Sadly, it appears that although there is some great input on this forum and while much of the great feedback on this thread was opposite to my own outlook, there is also a great deal of hate and bitterness towards women on this forum. It couldn’t be more obvious if I was hit in the head by it. Oh wait but that’s not a big deal eh, wretched Otis? Would it change your mind btw if my ex acknowledged he could have killed me by the single blow to my temple? Let me guess, likely not…you are probably having a little chuckle to yourself right now about it.

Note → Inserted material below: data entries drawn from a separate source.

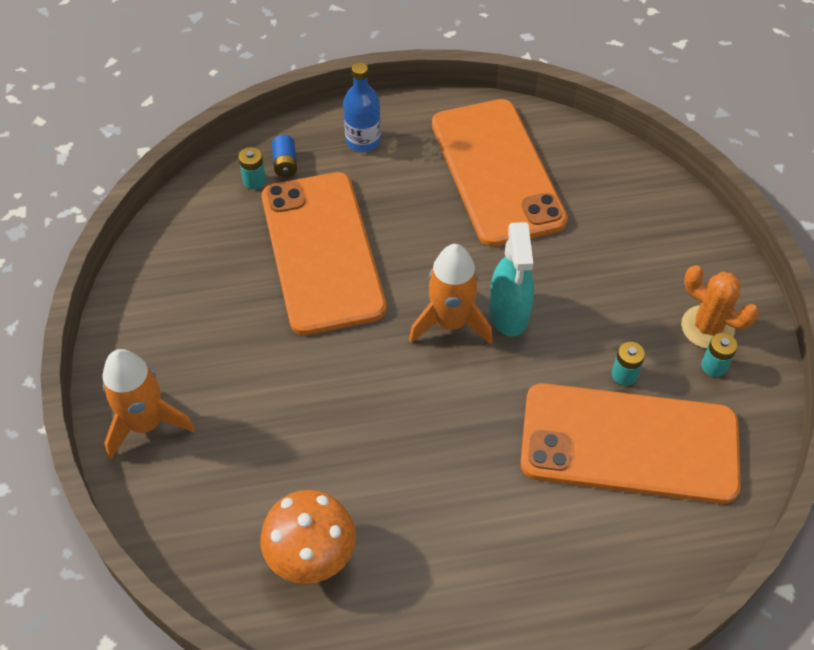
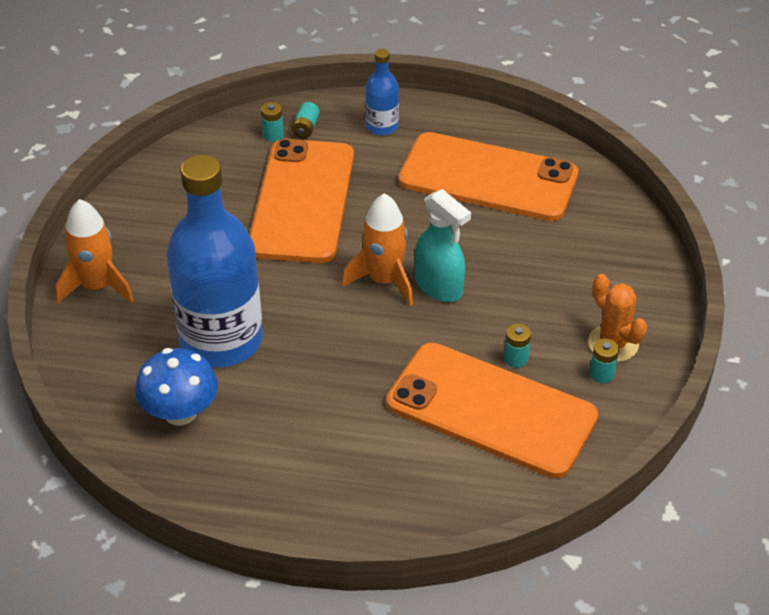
camera: 20 degrees right, 10 degrees down
orange mushroom [260,490,356,584] -> blue mushroom [135,348,218,425]
blue battery [272,135,297,177] -> turquoise battery [292,102,320,139]
orange phone [432,99,568,247] -> orange phone turned 75 degrees counterclockwise [398,132,578,221]
turquoise spray bottle [489,222,534,337] -> turquoise spray bottle turned 60 degrees counterclockwise [415,189,471,302]
none -> blue bottle [166,155,263,367]

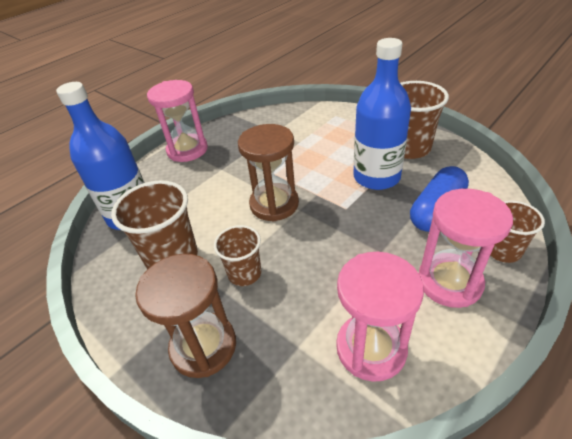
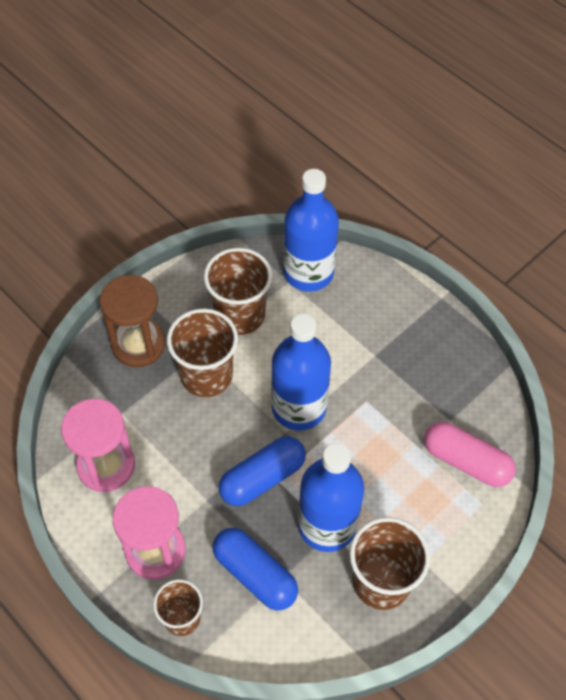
camera: 90 degrees right, 15 degrees up
pink hourglass [147,80,208,162] -> none
brown cup [214,225,261,286] -> brown cup [167,309,238,397], size x1.62
brown hourglass [238,124,299,222] -> blue bottle [271,314,331,431]
none -> blue capsule [219,436,306,506]
none -> pink capsule [424,422,516,487]

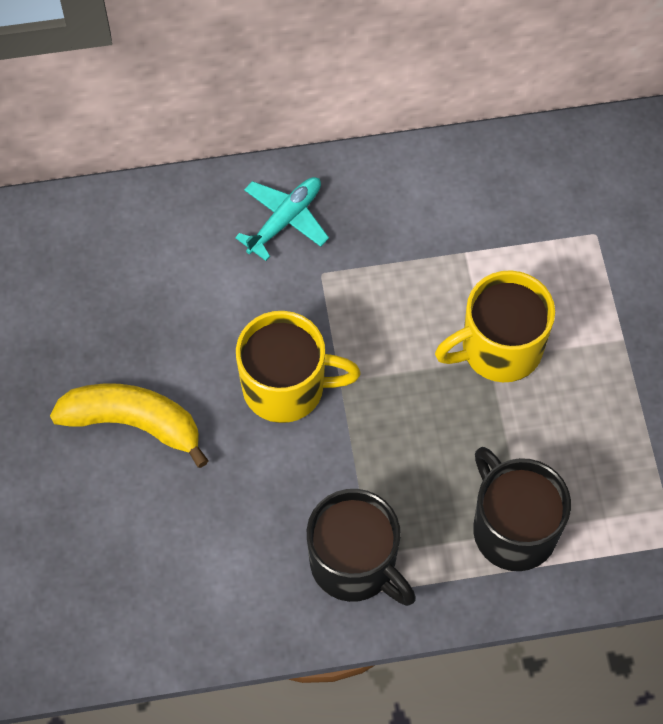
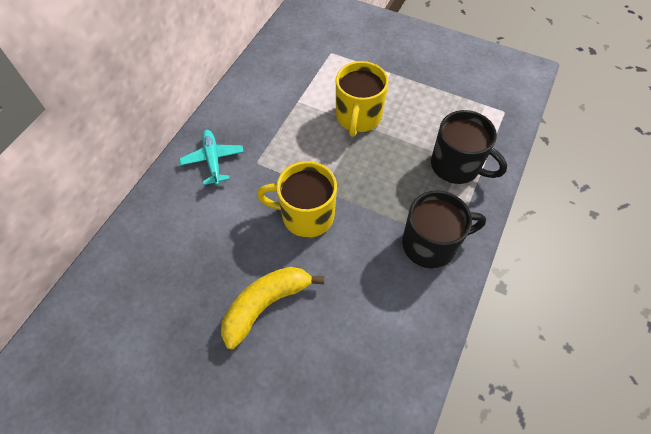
camera: 55 degrees left, 5 degrees down
yellow mug [236,311,361,423] -> yellow mug turned 120 degrees counterclockwise [257,161,337,238]
black mug [473,447,571,571] -> black mug turned 150 degrees counterclockwise [431,110,507,184]

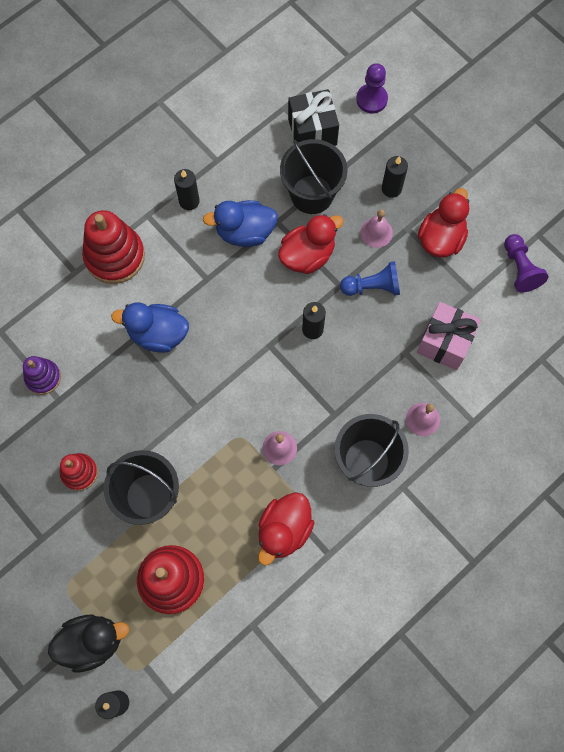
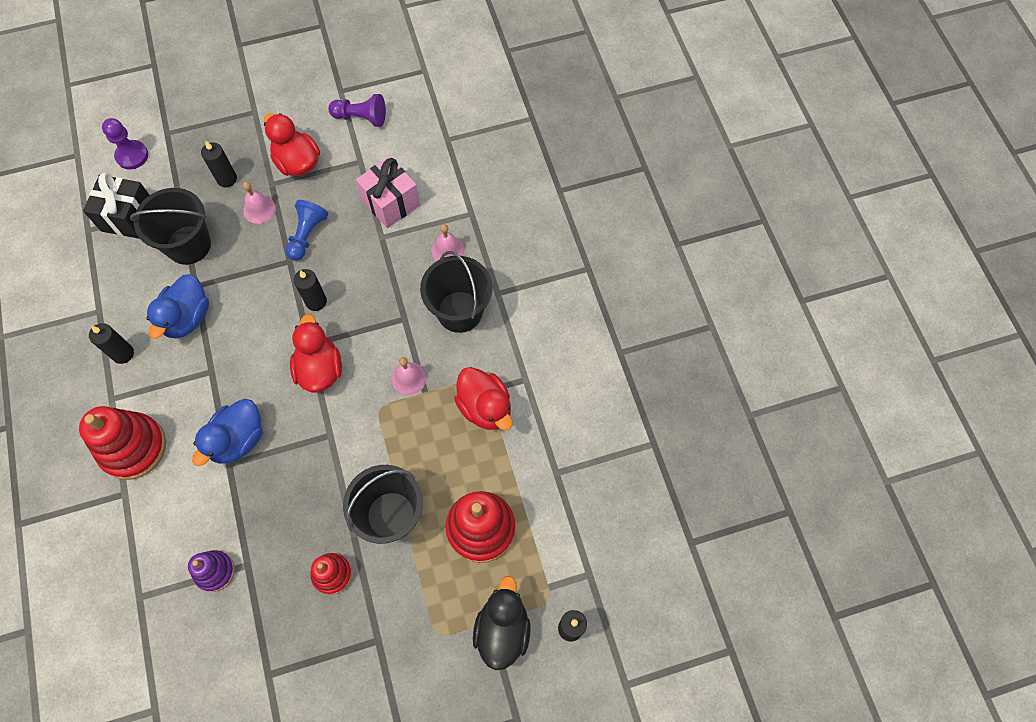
camera: 65 degrees left, 5 degrees down
red duck [278,214,344,274] -> red duck moved to [290,314,342,392]

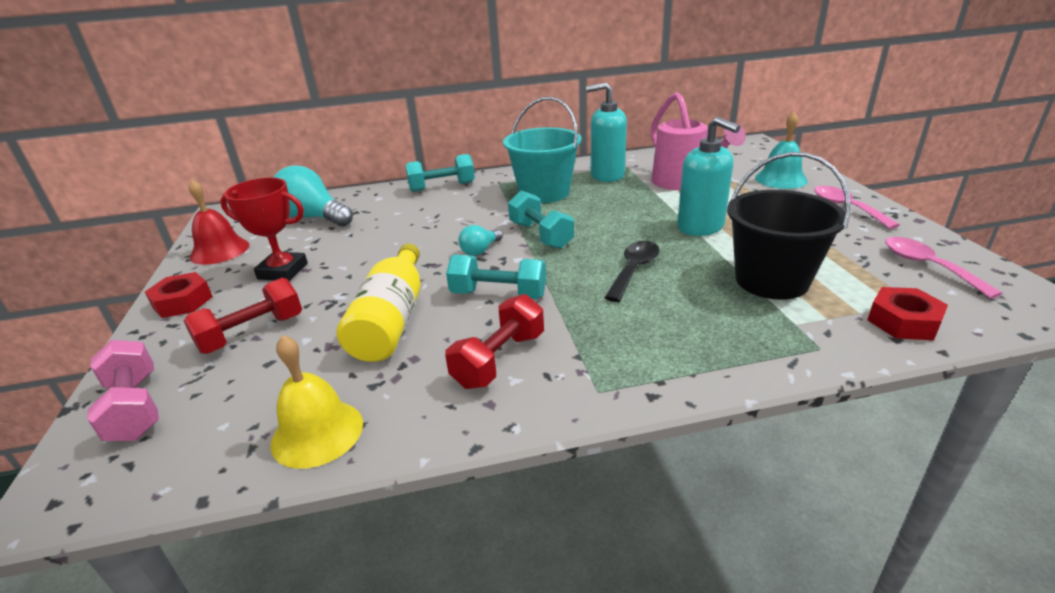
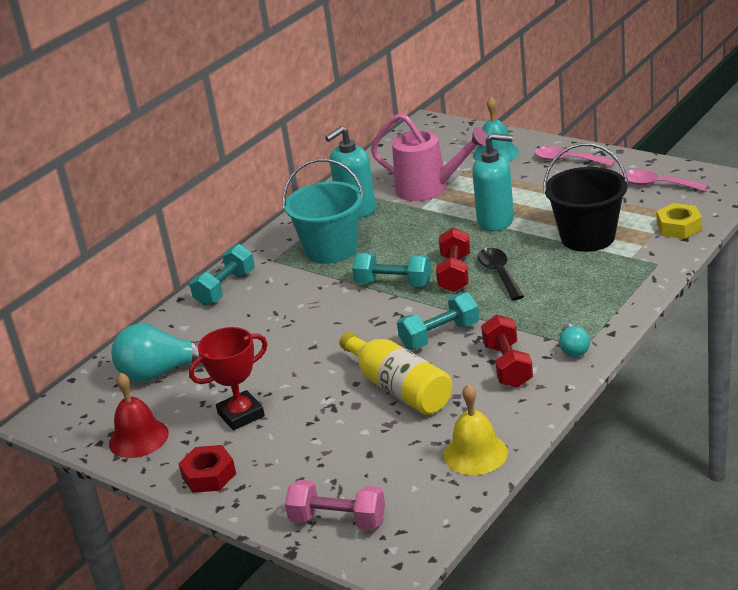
camera: 40 degrees left, 0 degrees up
red dumbbell [184,278,302,354] -> red dumbbell moved to [436,227,470,292]
turquoise light bulb [458,225,503,256] -> turquoise light bulb moved to [559,324,590,357]
red nut [868,287,948,340] -> yellow nut [657,203,702,239]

Wretchedotis, my ex was not given a conditional discharge YET as I’ve stated that he hasn’t been sentenced yet. He was given a conditional discharge on his last charge with a prior girlfriend that occurred in 2005. He will LIKELY receive another one this time around. So maybe you should read through the material before making such a ridiculous comment. And right…your statement about the punch to head is not as big of a deal as I think it is. Neither is the grabbing me by the back of my head and hitting my face into the middle console a number of times, huh? Honestly, I feel very sorry for you to have such an outlook. Even sorrier for your partner as I hope she isn’t on the receiving end of that one day. Sounds like you do a pretty good job of justifying it. You and my ex should start a club J Oh wait, from the tone of many of the responses he’s probably a regular contributor on here.

I’m sure there are women out there that do use domestic abuse charges to further their money grab and keep a good father from his children. I doubt there are as many as there are abusers but I’m sure there are. Just like there are deadbeat dads who have their kids witness abuse and could injure them in the process but still feel they are entitled to the same rights that responsible loving dads have. Not that I think you’re one of those slughead
So although some of the feedback here has been appreciated and helpful too much of it is indicative of a caveman-type mentality. I find it rather disturbing this type of mentality actually exists and to be honest though I appreciate some of it (HammerDad and stripes) many of your responses make me sick to my stomach.

Btw, Tayken I appreciate all of your advice on mental health and yes you did allude to the fact that I MAY be suffering from mental health issues lol. Don’t worry, my counselor is quite well-versed in treating victims of abuse, as well as individuals who commit assault, of which many don’t take accountability. I totally get that a number of you are baiting and I don’t understand where all that hate comes from. Perhaps some of you could benefit from some therapy to outlet some of that anger and hatred as opposed to picking apart individuals on here who are just looking for objective feedback. Btw, Tayken I still don’t like the conflict but I guess maybe I’m growing a backbone through my therapy. Hey it’s working J Good luck to you all... Peace out....
Yep, you're right. I misunderstood some of what you said.

But my point remains valid.
"it is what it is".

You don't say what the actual charge was/is - so I can't really say much more.

But if you're expecting much more than a suspended sentence this time - I fear you will be disappointed.